For the records that follow, say how many lines have the word "Kazimiera" in them. Write the number and nothing more.

(Beginning of Exercise materials)

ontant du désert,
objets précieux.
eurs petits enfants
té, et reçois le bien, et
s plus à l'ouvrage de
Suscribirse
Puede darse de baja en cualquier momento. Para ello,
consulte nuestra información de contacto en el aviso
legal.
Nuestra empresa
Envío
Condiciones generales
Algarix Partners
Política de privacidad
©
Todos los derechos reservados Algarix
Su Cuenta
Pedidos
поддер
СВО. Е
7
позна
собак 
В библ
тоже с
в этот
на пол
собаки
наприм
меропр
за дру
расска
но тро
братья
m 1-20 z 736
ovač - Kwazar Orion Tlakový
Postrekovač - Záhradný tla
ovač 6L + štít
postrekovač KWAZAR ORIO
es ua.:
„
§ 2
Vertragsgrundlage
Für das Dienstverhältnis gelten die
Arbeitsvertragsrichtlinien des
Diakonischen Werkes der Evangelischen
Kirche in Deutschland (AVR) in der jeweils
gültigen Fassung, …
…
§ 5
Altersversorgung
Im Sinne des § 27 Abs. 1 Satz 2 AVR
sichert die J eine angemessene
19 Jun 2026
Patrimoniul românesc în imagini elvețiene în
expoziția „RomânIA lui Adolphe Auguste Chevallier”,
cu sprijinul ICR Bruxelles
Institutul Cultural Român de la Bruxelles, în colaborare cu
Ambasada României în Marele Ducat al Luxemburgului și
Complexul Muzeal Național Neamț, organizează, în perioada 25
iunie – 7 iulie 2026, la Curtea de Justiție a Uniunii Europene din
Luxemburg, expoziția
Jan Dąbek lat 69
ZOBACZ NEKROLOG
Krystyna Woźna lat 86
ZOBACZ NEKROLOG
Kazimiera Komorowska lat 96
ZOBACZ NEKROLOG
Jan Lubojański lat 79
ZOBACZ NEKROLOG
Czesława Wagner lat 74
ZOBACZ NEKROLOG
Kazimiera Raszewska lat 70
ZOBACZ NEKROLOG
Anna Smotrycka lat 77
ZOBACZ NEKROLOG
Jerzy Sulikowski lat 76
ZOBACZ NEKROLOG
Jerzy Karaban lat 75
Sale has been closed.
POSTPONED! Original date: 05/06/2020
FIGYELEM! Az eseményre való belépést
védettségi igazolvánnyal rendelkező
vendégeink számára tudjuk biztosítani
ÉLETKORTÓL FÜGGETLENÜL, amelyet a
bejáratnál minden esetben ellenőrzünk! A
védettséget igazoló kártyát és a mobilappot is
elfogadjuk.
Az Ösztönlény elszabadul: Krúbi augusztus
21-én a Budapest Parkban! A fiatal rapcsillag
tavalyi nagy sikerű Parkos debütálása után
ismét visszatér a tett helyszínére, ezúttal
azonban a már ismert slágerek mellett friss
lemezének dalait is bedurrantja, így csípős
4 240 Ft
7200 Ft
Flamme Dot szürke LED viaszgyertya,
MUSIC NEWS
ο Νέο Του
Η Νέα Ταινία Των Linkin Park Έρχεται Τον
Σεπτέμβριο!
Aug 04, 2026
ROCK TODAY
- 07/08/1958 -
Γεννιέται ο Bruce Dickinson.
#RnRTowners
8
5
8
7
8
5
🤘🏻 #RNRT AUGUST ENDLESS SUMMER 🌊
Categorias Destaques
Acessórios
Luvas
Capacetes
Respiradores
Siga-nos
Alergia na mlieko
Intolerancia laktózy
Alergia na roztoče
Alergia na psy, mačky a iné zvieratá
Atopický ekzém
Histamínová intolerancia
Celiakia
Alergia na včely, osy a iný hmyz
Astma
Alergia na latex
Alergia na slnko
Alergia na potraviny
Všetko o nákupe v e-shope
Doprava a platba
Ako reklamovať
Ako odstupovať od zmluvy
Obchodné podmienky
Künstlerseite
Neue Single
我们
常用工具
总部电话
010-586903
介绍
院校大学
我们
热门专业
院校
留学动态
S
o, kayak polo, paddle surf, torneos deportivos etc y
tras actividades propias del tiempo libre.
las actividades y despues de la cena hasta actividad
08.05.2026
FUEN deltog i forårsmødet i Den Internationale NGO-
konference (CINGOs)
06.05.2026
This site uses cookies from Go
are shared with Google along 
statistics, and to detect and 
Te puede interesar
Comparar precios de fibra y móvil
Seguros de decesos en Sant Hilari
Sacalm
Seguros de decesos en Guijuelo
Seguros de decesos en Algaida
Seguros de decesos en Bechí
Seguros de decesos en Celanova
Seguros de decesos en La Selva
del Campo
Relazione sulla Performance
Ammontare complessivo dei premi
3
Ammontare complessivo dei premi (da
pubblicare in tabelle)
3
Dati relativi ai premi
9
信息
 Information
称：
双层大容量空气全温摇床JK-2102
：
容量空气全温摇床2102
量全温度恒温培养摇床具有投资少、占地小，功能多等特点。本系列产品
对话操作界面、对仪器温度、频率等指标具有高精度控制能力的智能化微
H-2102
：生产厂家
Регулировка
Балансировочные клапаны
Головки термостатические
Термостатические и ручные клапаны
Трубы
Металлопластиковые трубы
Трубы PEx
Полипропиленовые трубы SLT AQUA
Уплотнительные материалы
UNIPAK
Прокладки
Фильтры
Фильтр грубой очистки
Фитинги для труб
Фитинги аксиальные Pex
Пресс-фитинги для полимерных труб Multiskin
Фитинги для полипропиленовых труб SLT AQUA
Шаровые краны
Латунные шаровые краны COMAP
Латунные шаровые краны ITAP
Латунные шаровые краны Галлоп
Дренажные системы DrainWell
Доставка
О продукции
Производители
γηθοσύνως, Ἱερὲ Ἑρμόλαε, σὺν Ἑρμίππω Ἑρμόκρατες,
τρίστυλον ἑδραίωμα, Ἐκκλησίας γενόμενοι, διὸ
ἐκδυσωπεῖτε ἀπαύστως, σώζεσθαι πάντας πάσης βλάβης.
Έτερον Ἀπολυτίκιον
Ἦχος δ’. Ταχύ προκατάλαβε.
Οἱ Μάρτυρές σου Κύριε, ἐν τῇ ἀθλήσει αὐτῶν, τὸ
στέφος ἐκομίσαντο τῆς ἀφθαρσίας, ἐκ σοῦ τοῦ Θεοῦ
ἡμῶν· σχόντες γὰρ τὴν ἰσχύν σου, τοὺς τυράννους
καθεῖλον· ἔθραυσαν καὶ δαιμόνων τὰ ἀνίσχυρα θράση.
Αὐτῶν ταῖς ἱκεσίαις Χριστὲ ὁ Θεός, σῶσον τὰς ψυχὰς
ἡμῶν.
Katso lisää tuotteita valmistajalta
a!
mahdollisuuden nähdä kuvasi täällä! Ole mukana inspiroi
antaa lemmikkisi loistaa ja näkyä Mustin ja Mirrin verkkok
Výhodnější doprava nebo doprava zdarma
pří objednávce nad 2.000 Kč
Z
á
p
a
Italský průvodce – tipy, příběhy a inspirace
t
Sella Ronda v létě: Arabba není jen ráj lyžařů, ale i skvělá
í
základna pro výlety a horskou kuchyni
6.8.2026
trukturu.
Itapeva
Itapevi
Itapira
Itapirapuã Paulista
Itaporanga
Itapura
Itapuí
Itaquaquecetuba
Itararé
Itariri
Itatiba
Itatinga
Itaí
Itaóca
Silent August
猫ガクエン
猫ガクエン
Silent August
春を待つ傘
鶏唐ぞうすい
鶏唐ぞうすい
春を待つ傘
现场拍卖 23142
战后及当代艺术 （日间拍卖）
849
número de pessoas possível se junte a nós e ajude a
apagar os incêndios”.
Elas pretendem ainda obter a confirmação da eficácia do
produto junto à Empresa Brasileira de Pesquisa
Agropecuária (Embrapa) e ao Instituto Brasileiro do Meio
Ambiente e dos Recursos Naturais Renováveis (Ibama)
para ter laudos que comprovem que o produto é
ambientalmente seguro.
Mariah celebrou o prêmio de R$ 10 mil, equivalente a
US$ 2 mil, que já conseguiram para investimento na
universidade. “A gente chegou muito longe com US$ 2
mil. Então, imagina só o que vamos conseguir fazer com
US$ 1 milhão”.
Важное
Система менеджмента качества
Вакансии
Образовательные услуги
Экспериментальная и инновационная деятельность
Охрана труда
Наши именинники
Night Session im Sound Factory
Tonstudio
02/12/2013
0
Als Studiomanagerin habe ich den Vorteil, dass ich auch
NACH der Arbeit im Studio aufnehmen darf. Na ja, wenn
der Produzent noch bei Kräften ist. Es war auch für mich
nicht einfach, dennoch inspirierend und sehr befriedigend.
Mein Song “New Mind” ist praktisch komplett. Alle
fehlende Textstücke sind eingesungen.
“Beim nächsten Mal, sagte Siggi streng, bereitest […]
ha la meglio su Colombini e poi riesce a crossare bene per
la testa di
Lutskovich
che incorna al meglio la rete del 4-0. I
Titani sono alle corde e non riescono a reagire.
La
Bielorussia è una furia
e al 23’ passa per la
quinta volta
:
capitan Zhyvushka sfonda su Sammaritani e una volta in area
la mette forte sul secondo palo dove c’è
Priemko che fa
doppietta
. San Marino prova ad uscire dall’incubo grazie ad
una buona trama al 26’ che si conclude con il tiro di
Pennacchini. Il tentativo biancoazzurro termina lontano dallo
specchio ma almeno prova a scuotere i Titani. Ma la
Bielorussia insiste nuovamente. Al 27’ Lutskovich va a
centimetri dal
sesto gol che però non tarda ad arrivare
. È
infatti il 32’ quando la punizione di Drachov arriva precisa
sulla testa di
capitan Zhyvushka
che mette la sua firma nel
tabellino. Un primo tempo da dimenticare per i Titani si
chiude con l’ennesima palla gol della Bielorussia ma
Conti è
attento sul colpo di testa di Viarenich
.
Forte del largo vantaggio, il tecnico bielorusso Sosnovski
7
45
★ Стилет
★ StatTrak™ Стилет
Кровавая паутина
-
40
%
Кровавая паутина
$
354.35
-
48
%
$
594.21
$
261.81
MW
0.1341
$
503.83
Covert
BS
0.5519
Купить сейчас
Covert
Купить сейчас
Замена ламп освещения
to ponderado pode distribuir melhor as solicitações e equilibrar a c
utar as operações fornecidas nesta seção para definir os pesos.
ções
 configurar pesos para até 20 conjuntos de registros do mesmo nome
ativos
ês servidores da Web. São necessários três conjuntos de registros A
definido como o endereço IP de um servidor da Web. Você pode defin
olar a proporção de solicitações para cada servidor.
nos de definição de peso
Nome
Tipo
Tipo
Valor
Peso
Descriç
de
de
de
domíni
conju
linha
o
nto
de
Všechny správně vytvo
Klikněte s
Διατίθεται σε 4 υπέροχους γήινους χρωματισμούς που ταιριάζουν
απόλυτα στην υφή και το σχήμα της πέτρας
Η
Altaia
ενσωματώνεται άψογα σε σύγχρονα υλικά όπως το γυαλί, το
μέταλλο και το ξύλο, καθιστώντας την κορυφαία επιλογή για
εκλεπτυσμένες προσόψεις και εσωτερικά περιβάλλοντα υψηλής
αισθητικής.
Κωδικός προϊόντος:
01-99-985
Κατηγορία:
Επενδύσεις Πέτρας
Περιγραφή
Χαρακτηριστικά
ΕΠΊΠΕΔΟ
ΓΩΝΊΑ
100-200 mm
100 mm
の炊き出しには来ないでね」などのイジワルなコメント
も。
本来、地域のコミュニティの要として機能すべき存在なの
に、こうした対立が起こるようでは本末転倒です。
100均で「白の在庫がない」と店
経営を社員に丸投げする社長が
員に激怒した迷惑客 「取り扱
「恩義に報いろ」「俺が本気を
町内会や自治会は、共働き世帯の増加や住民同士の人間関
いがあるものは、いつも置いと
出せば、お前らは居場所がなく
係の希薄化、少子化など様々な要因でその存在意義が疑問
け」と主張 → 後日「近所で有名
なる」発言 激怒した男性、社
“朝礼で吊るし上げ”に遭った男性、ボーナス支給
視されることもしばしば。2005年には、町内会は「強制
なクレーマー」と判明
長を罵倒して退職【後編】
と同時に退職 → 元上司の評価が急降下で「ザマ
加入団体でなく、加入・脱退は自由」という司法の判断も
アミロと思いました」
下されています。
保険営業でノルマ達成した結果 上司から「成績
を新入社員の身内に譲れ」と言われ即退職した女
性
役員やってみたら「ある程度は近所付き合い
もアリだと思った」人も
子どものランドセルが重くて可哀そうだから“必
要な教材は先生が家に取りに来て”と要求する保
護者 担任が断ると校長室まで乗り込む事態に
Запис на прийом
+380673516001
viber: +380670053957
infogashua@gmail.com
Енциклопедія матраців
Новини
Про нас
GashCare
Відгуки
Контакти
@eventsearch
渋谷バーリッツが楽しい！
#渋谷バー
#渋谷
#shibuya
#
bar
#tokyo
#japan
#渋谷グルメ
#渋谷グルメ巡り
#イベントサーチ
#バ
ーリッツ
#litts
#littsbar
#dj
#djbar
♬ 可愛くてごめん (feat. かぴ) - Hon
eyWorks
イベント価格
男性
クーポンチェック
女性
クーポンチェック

(End of Exercise materials)

# [Task solution]
2